#### What you need to do:
Please write out the listing exactly, with nothing altered.

━━━

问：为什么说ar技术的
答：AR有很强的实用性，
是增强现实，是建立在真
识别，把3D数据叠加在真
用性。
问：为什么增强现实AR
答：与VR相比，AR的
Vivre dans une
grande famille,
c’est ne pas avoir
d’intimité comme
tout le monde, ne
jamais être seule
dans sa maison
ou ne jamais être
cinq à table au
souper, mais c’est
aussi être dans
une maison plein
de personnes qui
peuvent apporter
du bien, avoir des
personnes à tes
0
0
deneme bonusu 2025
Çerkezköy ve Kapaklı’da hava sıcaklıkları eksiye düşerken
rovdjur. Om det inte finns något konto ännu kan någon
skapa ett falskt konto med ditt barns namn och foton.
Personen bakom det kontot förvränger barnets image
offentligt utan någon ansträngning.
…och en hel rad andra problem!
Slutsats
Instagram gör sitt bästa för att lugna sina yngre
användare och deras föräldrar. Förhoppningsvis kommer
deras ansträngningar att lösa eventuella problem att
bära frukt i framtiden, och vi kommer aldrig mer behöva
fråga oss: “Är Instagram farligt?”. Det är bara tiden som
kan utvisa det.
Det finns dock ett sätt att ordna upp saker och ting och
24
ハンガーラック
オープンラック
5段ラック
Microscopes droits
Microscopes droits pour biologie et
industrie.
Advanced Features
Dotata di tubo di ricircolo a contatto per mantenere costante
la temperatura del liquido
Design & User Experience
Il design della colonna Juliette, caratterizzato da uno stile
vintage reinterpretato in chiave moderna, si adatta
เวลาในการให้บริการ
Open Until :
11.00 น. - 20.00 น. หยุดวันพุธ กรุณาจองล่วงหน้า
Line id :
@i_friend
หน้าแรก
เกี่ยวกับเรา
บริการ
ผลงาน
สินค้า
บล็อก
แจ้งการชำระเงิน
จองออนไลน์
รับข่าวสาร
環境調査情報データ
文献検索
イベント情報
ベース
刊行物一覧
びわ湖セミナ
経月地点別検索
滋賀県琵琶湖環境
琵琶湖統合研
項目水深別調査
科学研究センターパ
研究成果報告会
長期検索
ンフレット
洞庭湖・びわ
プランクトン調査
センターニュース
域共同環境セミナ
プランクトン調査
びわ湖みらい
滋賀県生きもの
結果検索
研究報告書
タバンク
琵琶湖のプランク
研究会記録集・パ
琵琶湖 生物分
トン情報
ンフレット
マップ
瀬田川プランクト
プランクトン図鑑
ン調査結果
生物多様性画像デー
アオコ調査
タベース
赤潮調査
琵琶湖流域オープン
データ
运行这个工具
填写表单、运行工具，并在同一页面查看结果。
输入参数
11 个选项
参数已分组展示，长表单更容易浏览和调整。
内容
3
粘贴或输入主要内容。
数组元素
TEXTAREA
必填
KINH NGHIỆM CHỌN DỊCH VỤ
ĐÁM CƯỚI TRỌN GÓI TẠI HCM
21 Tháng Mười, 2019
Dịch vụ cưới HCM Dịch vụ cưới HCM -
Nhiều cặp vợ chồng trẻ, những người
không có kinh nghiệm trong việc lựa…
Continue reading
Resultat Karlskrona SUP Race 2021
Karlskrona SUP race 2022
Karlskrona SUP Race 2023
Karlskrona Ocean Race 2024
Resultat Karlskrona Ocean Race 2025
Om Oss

━━━

#### Written solution:
问：为什么说ar技术的
答：AR有很强的实用性，
是增强现实，是建立在真
识别，把3D数据叠加在真
用性。
问：为什么增强现实AR
答：与VR相比，AR的
Vivre dans une
grande famille,
c’est ne pas avoir
d’intimité comme
tout le monde, ne
jamais être seule
dans sa maison
ou ne jamais être
cinq à table au
souper, mais c’est
aussi être dans
une maison plein
de personnes qui
peuvent apporter
du bien, avoir des
personnes à tes
0
0
deneme bonusu 2025
Çerkezköy ve Kapaklı’da hava sıcaklıkları eksiye düşerken
rovdjur. Om det inte finns något konto ännu kan någon
skapa ett falskt konto med ditt barns namn och foton.
Personen bakom det kontot förvränger barnets image
offentligt utan någon ansträngning.
…och en hel rad andra problem!
Slutsats
Instagram gör sitt bästa för att lugna sina yngre
användare och deras föräldrar. Förhoppningsvis kommer
deras ansträngningar att lösa eventuella problem att
bära frukt i framtiden, och vi kommer aldrig mer behöva
fråga oss: “Är Instagram farligt?”. Det är bara tiden som
kan utvisa det.
Det finns dock ett sätt att ordna upp saker och ting och
24
ハンガーラック
オープンラック
5段ラック
Microscopes droits
Microscopes droits pour biologie et
industrie.
Advanced Features
Dotata di tubo di ricircolo a contatto per mantenere costante
la temperatura del liquido
Design & User Experience
Il design della colonna Juliette, caratterizzato da uno stile
vintage reinterpretato in chiave moderna, si adatta
เวลาในการให้บริการ
Open Until :
11.00 น. - 20.00 น. หยุดวันพุธ กรุณาจองล่วงหน้า
Line id :
@i_friend
หน้าแรก
เกี่ยวกับเรา
บริการ
ผลงาน
สินค้า
บล็อก
แจ้งการชำระเงิน
จองออนไลน์
รับข่าวสาร
環境調査情報データ
文献検索
イベント情報
ベース
刊行物一覧
びわ湖セミナ
経月地点別検索
滋賀県琵琶湖環境
琵琶湖統合研
項目水深別調査
科学研究センターパ
研究成果報告会
長期検索
ンフレット
洞庭湖・びわ
プランクトン調査
センターニュース
域共同環境セミナ
プランクトン調査
びわ湖みらい
滋賀県生きもの
結果検索
研究報告書
タバンク
琵琶湖のプランク
研究会記録集・パ
琵琶湖 生物分
トン情報
ンフレット
マップ
瀬田川プランクト
プランクトン図鑑
ン調査結果
生物多様性画像デー
アオコ調査
タベース
赤潮調査
琵琶湖流域オープン
データ
运行这个工具
填写表单、运行工具，并在同一页面查看结果。
输入参数
11 个选项
参数已分组展示，长表单更容易浏览和调整。
内容
3
粘贴或输入主要内容。
数组元素
TEXTAREA
必填
KINH NGHIỆM CHỌN DỊCH VỤ
ĐÁM CƯỚI TRỌN GÓI TẠI HCM
21 Tháng Mười, 2019
Dịch vụ cưới HCM Dịch vụ cưới HCM -
Nhiều cặp vợ chồng trẻ, những người
không có kinh nghiệm trong việc lựa…
Continue reading
Resultat Karlskrona SUP Race 2021
Karlskrona SUP race 2022
Karlskrona SUP Race 2023
Karlskrona Ocean Race 2024
Resultat Karlskrona Ocean Race 2025
Om Oss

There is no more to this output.